Quelques siècles plus tard, saint Augustin fera aussi du désir de savoir (libido sciendi) l’une des pulsions fondamentales des humains aux côtés du désir sensuel (libido sentiendi) et du désir de dominer (libido dominandi).
Qui dit libido pense à Sigmund Freud. Le fondateur de la psychanalyse nommait « épistémophilie » ce désir de connaître. Pour lui, ce serait l’expression sublimée de la pulsion sexuelle. Épistémophilie ? Cela sonne comme une perversion sexuelle, une manie de tout savoir et de vouloir fouiller partout…
Les bébés chercheurs
Qu’en est-il donc du désir de savoir ? Il ne suffit pas de répéter les grands auteurs pour valider une théorie. Comment savoir s’ils ont raison : existe-t-il vraiment une soif d’apprendre nichée dans les tréfonds du psychisme humain ? Il est possible désormais de donner quelques bases empiriques à cette hypothèse.
Commençonspar les animaux. On sait depuis longtemps que beaucoup d’animaux sont capables d’apprendre, Aristote le savait déjà. Au début du XXe siècle, la psychologie de l’apprentissage s’est même construite par des expériences avec les animaux : le chien de Pavlov apprend par conditionnement, les pigeons de Skinner par conditionnement opérant (c’est-à-dire en étant actif), pour la Gestaltpsychologie, les rats procèdent par « insight » (trouver une solution à un problème de façon soudaine) ; quand aux chats de Thorndike, autre grand nom de la psychologie de l’apprentissage, ils semblent apprendre par essais-erreurs… On sait aujourd’hui que même les poulpes sont capables d’apprendre : non seulement par expérience, mais aussi en observant leurs congénères (apprentissage dit « vicariant »).
Beaucoup d’animaux apprennent donc. Mais est-ce par nécessité ou part goût ? Autrement dit, manifestent-ils de la curiosité ? Des expériences semblent l’attester. Placez une caméra dans un parc naturel où circule un tigre : intrigué par l’objet qu’il ne connaît pas, vous le verrez venir observer, flairer, toucher. L’expérience marche aussi avec les renards, les éléphants, les ours, et même les dauphins. Certains oiseaux aussi font preuve de curiosité. L’ornithologue belge Bart Kempenaers pense même avoir isolé ses bases biologiques chez la mésange : une variation du taux de dopamine D4 rend l’animal plus ou moins curieux.

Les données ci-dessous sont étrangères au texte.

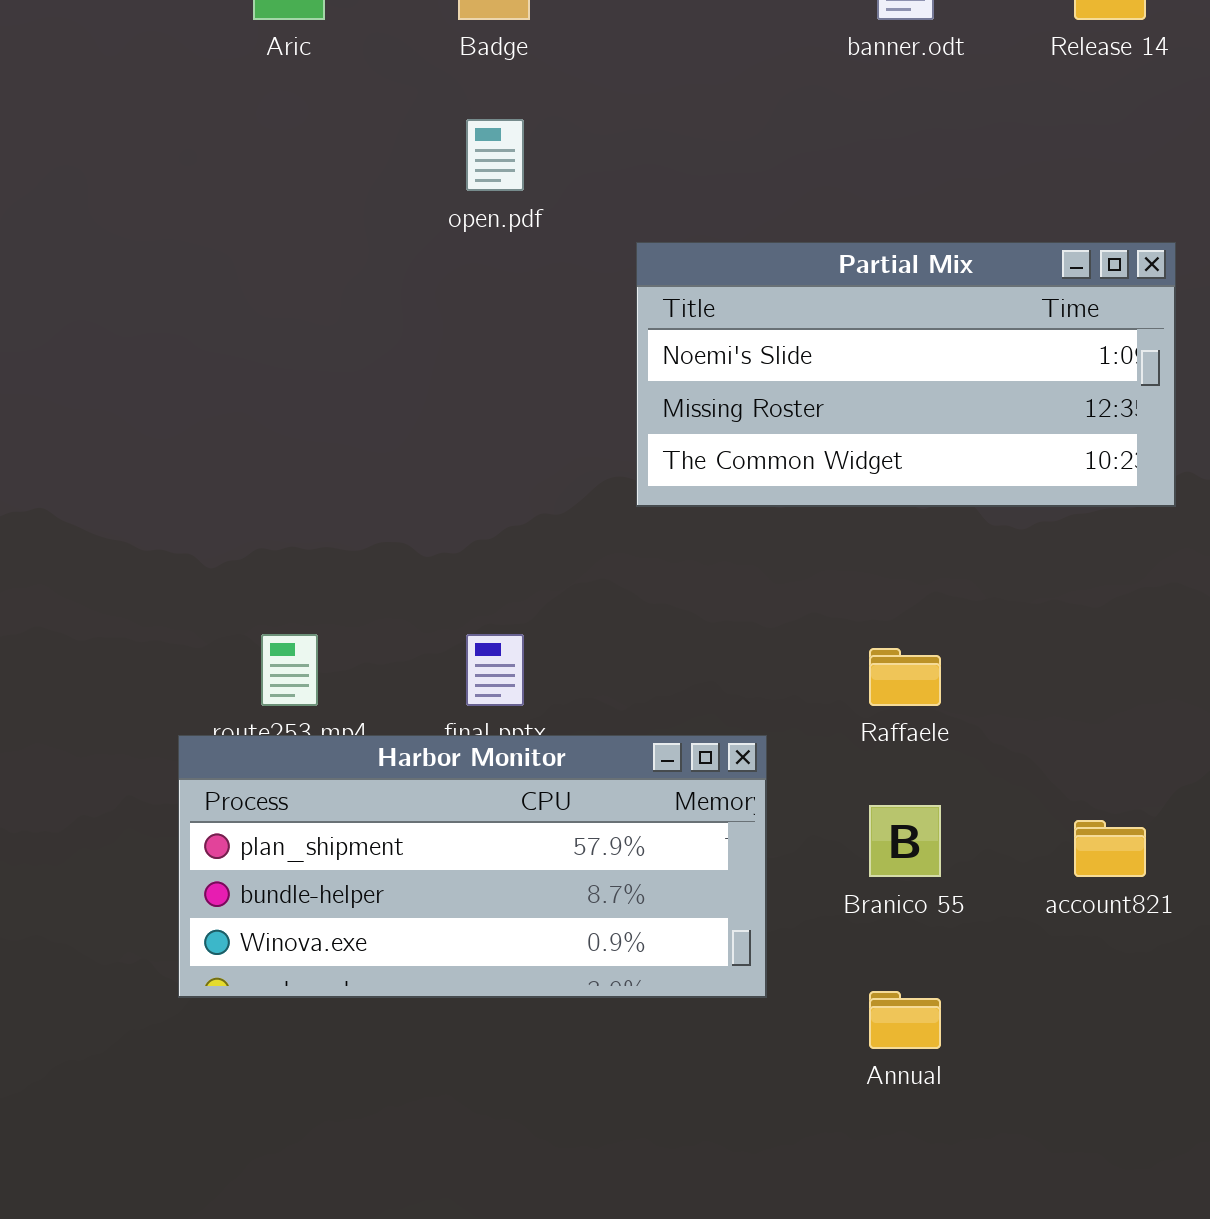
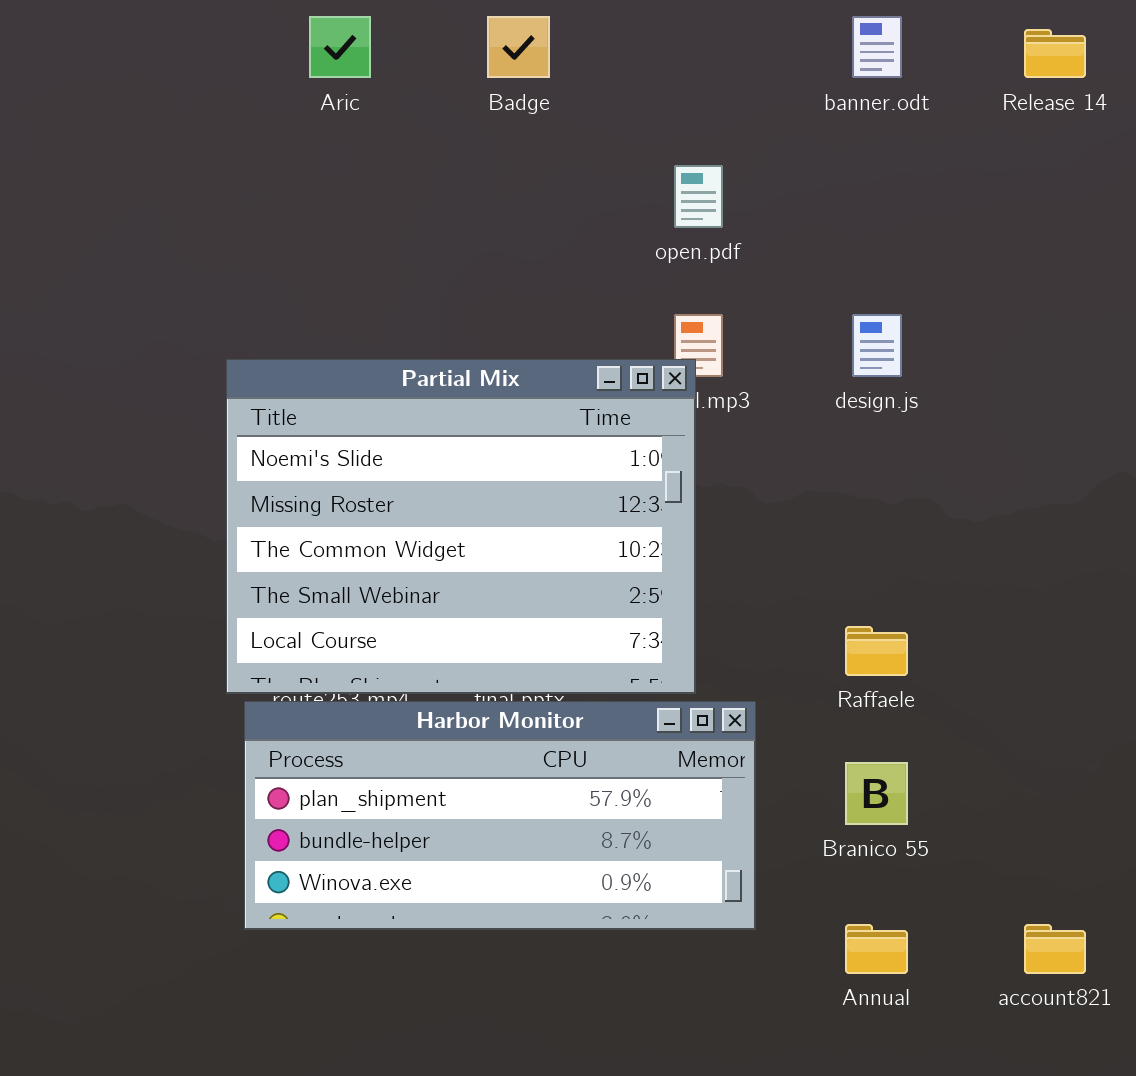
open.pdf: [466,119,524,191] -> [674,165,723,228], moved
Partial Mix: [636,242,1176,507] -> [226,359,696,694], moved, resized
account821: [1074,820,1146,877] -> [1024,924,1086,974], moved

Le désir d’apprendre s’observe aussi chez le petit humain. Longtemps, le bébé fut considéré comme un être passif à qui il fallait inculquer les savoirs les plus élémentaires. Or, depuis quelques décennies déjà, les psychologues du développement ont montré que l’enfant est un agent actif qui explore son environnement physique, social, culturel pour y capter seul une grande partie de ce qu’il sait. En matière de langage par exemple, il suffit de plonger un bébé dans un bain linguistique pour qu’il apprenne seul à identifier les sons, les mots puis les règles de grammaire. Inutile de lui enseigner explicitement à parler. Ce désir spontané d’apprendre touche de nombreux domaines. Pour la spécialiste Alison Gopnik, le bébé est un « chercheur en herbe ». Il a le goût d’apprendre dès le plus jeune âge : en jouant, en observant les autres. Les expériences sur les bébés ont même été effectuées grâce au « paradigme de l’habituation ». Le nourrisson s’intéresse à tout ce qui l’entoure ; il explore du regard et des mains tout ce qui est nouveau. Mais il se lasse vite d’une chose nouvelle pour passer à une autre. L’habitude l’ennuie. Son défaut de concentration peut être vu comme une qualité : l’intérêt pour la nouveauté témoigne d’une tendance à apprendre quasi permanente.